Mad Men’s focus on women, particularly the depictions of Peggy and Joan, is the foremost reason I love the show. Handled by less skillful writers, the women characters most certainly would have been confined to the stereotypes they initially seem to embody. In most television shows, Joan would be written off as the Whore who trades sex for personal gain and Peggy would be labeled icy and frigid, ruthlessly obsessed with her work. However, Mad Men plays to the nuances of of each woman — to their intelligence, their pragmatism and warmth. It permits each of its characters to move beyond what is expected of them, as long as the character is bold enough to take the steps necessary for growth. Since women today are still not paid as much as men and continuously have their value based primarily on their sex appeal, there is something so empowering about watching the women of the show endure the cruelties of everyday sexism and prosper in spite of it. These moments make me want to honor all of the women who have made room for me and remind me that I have a responsibility to make room for the generation of women after me.
As Bert Cooper remarks about a secretary who dies at her desk in my favorite episode of Mad Men, “She was born in 1898 in a barn. She died on the thirty-seventh floor of a skyscraper. She was an astronaut.” Joan and Peggy, too, are astronauts, surpassing the boundaries of the world they grew up in, in order to create meaningful lives independent of male influence. In this way, Mad Men is also a spaceship, encouraging us to imagine a new world, the one America promises to be, where a person’s value is based solely on their talent and hard work, rather than their appearance or circumstance.
This notion plays out throughout the show. An episode in Season 7 sees Don driving down the road as David Bowie’s “Space Oddity” plays. Though Don spends most of the show emotionally divorced from everyone in his life, seemingly living in his own orbit, this choice of song demonstrates that Don is also an astronaut. He’s moving into a greater spiritual understanding of himself.
Don’s relationship with Peggy and his decision to allow her to take the lead on the Burger Chef account is a part of what triggers his spiritual awakening. In an episode set against the backdrop of the 1969 Moon Landing — a moment in history that reminds us both of our human limitations and our ability to surpass them — Peggy delivers a moving pitch for Burger Chef, one that is reminiscent of Don’s for the Kodak slide projector. Speaking of the Moon Landing, Peggy says, “I don’t know if it was the technological achievement or the fact that we were all doing the same thing at the same time. Sitting in this room, we can still feel the pleasure of that connection. We were starved for it. We really were.” She goes on, eerily echoing our own uncertain cultural climate, “The TV’s always on. Vietnam is playing the background, the news wins every night. And you’re starving — and not just for dinner.”

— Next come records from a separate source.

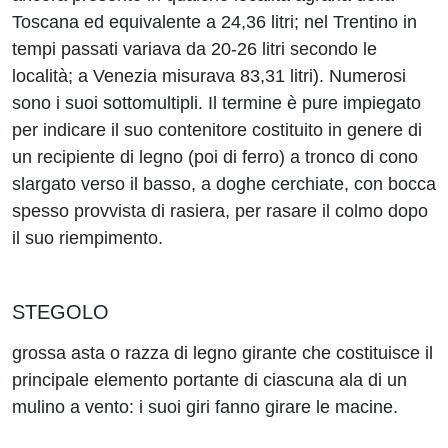
Toscana ed equivalente a 24,36 litri; nel Trentino in
tempi passati variava da 20-26 litri secondo le
località; a Venezia misurava 83,31 litri). Numerosi
sono i suoi sottomultipli. Il termine è pure impiegato
per indicare il suo contenitore costituito in genere di
un recipiente di legno (poi di ferro) a tronco di cono
slargato verso il basso, a doghe cerchiate, con bocca
spesso provvista di rasiera, per rasare il colmo dopo
il suo riempimento.
STEGOLO
grossa asta o razza di legno girante che costituisce il
principale elemento portante di ciascuna ala di un
mulino a vento: i suoi giri fanno girare le macine.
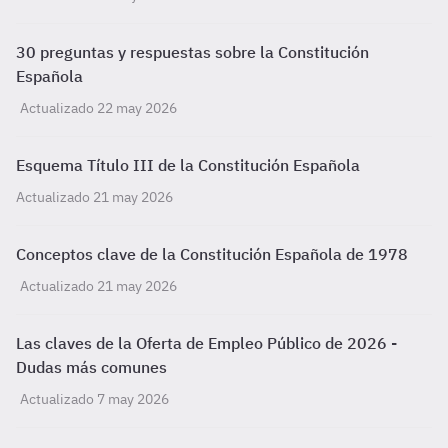
30 preguntas y respuestas sobre la Constitución
Española
Actualizado 22 may 2026
Esquema Título III de la Constitución Española
Actualizado 21 may 2026
Conceptos clave de la Constitución Española de 1978
Actualizado 21 may 2026
Las claves de la Oferta de Empleo Público de 2026 -
Dudas más comunes
Actualizado 7 may 2026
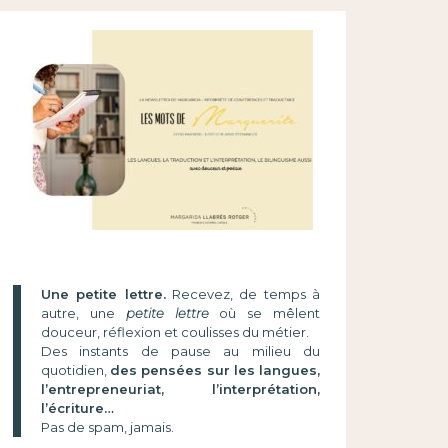
Une petite lettre.
Recevez, de temps à
autre, une
petite lettre
où se mêlent
douceur, réflexion et coulisses du métier.
Des instants de pause au milieu du
quotidien,
des pensées sur les langues,
l’entrepreneuriat, l’interprétation,
l’écriture…
Pas de spam, jamais.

This connection that Peggy speaks of is precisely what Mad Men offers to its viewers, what it reminds us that we need. The magic of Mad Men lies in its ability to make us connect more deeply with ourselves, with each other, with the history that we share and the figures who brought us to where we are now. The show’s magic is in its message that we cannot get where we need to be until we honor who we have been. The show does exactly what television should — it connects us.